The clock is ticking towards the tax filing due date of July 31, for financial year 2015-16. Release of the tax return forms by the revenue authorities triggers the tax return filing process. We have discussed a few of them applicable for individual taxpayers.
Schedule AL in ITR 1, ITR 2A, ITR 2 and ITR 4S: Till financial year 2014-15, declaring assets and its related liabilities was required only for individual taxpayers either being partner in firms (filing ITR 3) or having income from proprietary business or profession (filing ITR 4) and having income above R25 lakh. Further, Finance Act 2015 abolished wealth tax provisions; hence, in order to keep a track of the assets of individual taxpayers, the government has introduced requirement of reporting assets for all individual taxpayers in ‘Schedule AL’.

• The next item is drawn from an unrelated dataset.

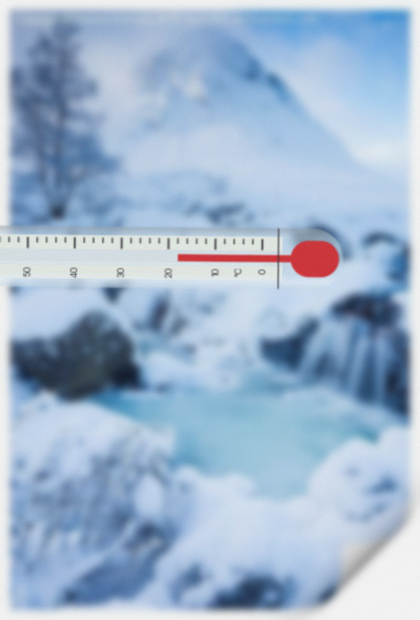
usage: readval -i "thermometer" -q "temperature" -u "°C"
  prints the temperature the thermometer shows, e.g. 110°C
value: 18°C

Now every individual taxpayer needs to declare assets if their total income is above R50 lakh. Schedule AL has been introduced in ITR 1 (for individual with income from salary or one house property or income from other sources), ITR 2A (for individual and HUF who do not income from business or profession, capital gain and do not hold any foreign assets), ITR 2 (For salaried individuals and HUFs), and ITR 4S (For reporting presumptive business income). The assets to be reported include land, building, jewellery, bullion, vehicles, yachts, boats, aircraft, and cash in hand, etc. It has been clarified that the amount to be reported would be cost of such asset and if such assets is received as gift or under a will etc., cost of the previous owner aggregated with cost of improvement would have to be reported. Additionally, the taxpayers also have to report any liabilities.

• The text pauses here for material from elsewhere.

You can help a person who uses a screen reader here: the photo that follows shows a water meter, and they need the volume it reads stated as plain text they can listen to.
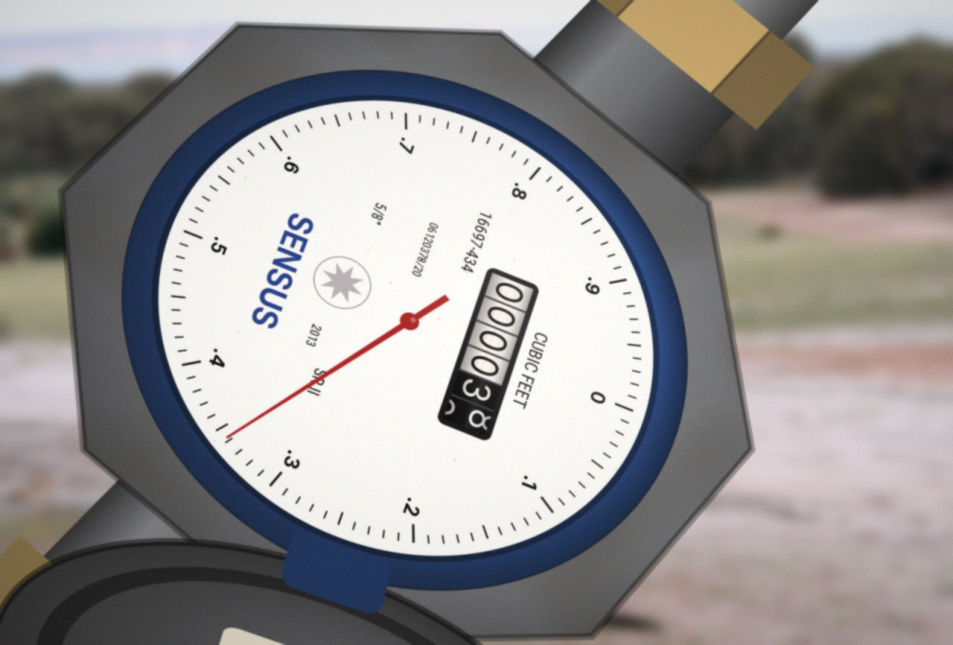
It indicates 38.34 ft³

Deduction for NPS contribution: New provision was introduced in Finance Act 2015 to provide additional deduction of R50,000 on contribution to NPS by the taxpayer. The new ITR forms have introduced a new row for claiming additional deduction of up to R50,000 for investment in NPS by taxpayer, which is over and above the traditional deduction limit of R150,000 under section 80C, 80CCC and 80CCD(1).
New schedule Tax Collected at Source (TCS) in ITR 1, 2 and 2A: Seller of bullion and jewellery collects TCS at 1% of sale consideration from buyer if such sale consideration is received in cash and it exceeds R2 lakh in case of bullion and R5 lakh in case of jewellery. Previously, individual taxpayer could claim credit by filing ITR3, 4 or 4S. For the tax year 2015-16, taxpayers would now be able to claim credit of TCS even by filing ITR 1, ITR 2 and 2A.
New Schedule PTI (Pass Through Income): This schedule seeks details of pass through income received by investor from business trust or investment funds. Apart from the details of trust/ fund, the taxpayer would need to provide breakup of income under specified head viz., income from house property, capital gains and other sources. The above income would also need to be declared in respective schedules.
Disclosure of income as per ICD standards in ITR 4: Individuals and HUFs having income from a proprietary business or profession are required to file their return in ITR 4, which now requires reporting effect of Income Tax Computation & Disclosure Standards (ICDS) wherever applicable as per the Centre’s notification.
Collation of cost of assets could be a cumbersome exercise especially for taxpayers who have not acquired the asset but received by gift or inheritance. However, by releasing the tax return forms on 30 March 2016 as compared to a tradition of releasing forms toward end of May, the government has given enough breathing space to the taxpayers before tax filing due date. Also, barring assets disclosure, there has not been any substantial change in the tax forms from the last year which should be welcomed by taxpayers.